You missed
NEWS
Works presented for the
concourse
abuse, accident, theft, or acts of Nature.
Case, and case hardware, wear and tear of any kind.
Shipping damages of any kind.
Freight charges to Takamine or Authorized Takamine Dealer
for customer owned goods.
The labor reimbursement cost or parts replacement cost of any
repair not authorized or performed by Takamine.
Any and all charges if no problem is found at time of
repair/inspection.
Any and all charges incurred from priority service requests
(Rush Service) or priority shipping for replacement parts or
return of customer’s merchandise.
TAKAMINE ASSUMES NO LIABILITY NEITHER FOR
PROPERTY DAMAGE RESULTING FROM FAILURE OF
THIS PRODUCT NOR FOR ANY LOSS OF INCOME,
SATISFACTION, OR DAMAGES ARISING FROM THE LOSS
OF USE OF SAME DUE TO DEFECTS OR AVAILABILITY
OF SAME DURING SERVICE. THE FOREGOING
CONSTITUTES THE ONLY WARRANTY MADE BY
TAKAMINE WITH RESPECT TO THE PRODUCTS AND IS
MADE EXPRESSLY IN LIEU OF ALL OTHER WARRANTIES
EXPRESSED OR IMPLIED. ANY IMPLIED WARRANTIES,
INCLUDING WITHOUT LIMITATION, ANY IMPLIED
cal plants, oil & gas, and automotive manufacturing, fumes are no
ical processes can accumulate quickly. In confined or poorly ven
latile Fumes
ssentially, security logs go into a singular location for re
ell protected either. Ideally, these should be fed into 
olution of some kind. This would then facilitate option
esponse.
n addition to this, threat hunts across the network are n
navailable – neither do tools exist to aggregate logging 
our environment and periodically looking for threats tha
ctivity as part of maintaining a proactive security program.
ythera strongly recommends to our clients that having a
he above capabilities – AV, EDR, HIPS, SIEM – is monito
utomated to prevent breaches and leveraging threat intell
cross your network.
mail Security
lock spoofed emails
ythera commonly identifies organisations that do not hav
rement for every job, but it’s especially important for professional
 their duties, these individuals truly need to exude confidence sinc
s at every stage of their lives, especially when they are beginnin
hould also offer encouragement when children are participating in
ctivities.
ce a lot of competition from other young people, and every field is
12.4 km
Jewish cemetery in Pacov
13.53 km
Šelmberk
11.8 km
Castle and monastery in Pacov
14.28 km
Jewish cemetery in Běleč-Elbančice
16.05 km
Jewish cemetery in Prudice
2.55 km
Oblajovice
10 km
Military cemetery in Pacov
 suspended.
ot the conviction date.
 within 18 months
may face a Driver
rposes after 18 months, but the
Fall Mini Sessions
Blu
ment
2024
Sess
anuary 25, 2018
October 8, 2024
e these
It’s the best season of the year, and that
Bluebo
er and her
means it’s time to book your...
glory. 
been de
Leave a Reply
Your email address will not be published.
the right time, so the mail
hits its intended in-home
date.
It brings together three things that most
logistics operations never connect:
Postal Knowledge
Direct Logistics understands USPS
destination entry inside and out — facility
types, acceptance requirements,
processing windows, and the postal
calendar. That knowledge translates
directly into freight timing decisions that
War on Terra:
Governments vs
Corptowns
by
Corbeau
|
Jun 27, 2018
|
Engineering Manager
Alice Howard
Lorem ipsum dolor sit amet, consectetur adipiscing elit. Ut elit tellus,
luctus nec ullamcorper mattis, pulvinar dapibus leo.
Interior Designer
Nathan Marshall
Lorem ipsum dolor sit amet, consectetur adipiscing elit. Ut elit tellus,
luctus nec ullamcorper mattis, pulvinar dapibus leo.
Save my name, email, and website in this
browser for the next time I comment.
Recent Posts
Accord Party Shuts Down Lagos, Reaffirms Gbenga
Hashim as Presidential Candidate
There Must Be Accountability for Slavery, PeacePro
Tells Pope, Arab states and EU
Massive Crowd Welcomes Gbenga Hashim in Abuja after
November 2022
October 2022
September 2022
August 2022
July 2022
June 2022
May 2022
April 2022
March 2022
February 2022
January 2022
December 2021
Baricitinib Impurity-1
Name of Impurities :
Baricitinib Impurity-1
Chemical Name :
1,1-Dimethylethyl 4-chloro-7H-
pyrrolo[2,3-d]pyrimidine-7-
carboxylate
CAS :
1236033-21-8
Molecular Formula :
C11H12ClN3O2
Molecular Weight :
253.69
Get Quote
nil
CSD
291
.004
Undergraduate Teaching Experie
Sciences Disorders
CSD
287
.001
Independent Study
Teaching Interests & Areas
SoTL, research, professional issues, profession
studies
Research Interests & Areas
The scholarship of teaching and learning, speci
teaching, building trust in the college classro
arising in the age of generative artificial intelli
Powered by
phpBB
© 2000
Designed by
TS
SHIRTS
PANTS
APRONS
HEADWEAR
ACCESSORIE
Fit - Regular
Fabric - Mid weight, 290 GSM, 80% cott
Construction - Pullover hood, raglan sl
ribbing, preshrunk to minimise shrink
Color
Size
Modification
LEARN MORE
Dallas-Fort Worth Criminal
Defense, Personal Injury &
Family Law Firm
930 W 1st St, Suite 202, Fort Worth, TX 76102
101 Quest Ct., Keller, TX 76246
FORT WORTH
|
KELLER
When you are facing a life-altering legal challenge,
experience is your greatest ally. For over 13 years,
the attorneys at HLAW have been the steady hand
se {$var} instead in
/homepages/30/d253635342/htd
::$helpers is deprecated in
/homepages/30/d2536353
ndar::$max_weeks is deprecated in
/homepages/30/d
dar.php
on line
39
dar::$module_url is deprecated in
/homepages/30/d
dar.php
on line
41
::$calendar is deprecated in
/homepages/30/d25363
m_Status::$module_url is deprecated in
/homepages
☆ ☆ ☆
Exactly those lines that run from the start of the listing to the line containing "(Rush Service) or" should be output, and no others.

| EXERCISE SOLUTION |
You missed
NEWS
Works presented for the
concourse
abuse, accident, theft, or acts of Nature.
Case, and case hardware, wear and tear of any kind.
Shipping damages of any kind.
Freight charges to Takamine or Authorized Takamine Dealer
for customer owned goods.
The labor reimbursement cost or parts replacement cost of any
repair not authorized or performed by Takamine.
Any and all charges if no problem is found at time of
repair/inspection.
Any and all charges incurred from priority service requests
(Rush Service) or priority shipping for replacement parts or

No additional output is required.